A Simulation-Based Efficient Optimization Method of an Odometry Localization Filter for Vehicles With Increased Maneuverability

With the increasing level of driving automation, localization and navigation are not only used to provide positioning and route guidance information for users, but are also important inputs for vehicle control. Odometry localization method is the most widely used localization method due to its good short-term accuracy and cost-effectiveness, despite its known limitations like drift and environment dependency. Optimizing odometry remains a valuable area of research. By using the UKF-based odometry localization methode for vehicles with increased maneuverability introduced in our previous work, this paper presents a simulation-based optimization method to improve the accuracy of the odometry. This proposed simulation-based optimization method aims to achieve the accuracy goal with low computation effort.
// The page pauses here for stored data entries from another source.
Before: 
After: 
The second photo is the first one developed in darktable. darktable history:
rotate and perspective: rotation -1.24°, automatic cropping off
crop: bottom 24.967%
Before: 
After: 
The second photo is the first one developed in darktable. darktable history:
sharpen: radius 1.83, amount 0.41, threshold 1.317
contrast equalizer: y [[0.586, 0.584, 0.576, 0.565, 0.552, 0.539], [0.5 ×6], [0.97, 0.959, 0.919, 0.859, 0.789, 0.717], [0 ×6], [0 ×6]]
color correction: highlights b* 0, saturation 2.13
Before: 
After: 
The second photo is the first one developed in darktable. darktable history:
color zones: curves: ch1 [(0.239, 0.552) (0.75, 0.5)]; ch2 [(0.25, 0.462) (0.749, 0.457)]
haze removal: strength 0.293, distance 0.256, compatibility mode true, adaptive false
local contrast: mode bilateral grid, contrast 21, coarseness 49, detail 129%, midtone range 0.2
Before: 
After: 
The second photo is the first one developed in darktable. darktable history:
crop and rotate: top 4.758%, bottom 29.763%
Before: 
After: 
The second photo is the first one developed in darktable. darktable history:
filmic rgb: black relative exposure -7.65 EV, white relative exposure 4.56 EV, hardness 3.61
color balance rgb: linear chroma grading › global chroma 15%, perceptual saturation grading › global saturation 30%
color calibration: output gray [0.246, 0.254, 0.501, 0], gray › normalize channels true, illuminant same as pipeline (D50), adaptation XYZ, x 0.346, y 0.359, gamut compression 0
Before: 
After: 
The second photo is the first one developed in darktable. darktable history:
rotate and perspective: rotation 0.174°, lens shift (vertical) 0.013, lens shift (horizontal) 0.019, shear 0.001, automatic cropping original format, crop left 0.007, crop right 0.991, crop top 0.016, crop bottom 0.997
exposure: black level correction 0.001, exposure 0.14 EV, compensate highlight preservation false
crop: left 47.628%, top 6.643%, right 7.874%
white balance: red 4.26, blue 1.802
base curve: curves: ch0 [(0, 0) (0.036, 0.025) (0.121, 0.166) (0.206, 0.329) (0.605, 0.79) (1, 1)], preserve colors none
The covariance matrices of the UKF-based odometry are optimized by the particle swarm algorithm. In order to make the in simulation optimized covariance also applicable in the real vehicle, sensor error models are built up to generate realistic sensor signals. To reduce the computation effort during optimization an efficient driving maneuver, which covers more vehicle states is generated and used instead of normal parking maneuvers. The use of the efficient driving maneuver has been shown to reduce the optimization effort by approximately 60% without sacrifice the optimization effect. The efficacy of the optimized covariance matrices in enhancing odometry accuracy has been validated in both simulated and real-driving tests. The optimized odometry can reach an average end position error of 11cm and average end orientation error of 0.4∘. Furthermore, a sensitivity analysis of sensor accuracy and noise level on odometry has been performed in the simulation environment with the help of the proposed optimization methods. Odometry using sensors of various accuarcy and noise levels are optimized to achieve its best performance. The simulation results indicate the importance of the IMU sensor in the odometry localization method. This conclusion is supported by the results of a real driving test that used two IMU sensors with different accuracy and noise levels. The results of the sensitivity analysis provides a basis for sensor selection in vehicle system design.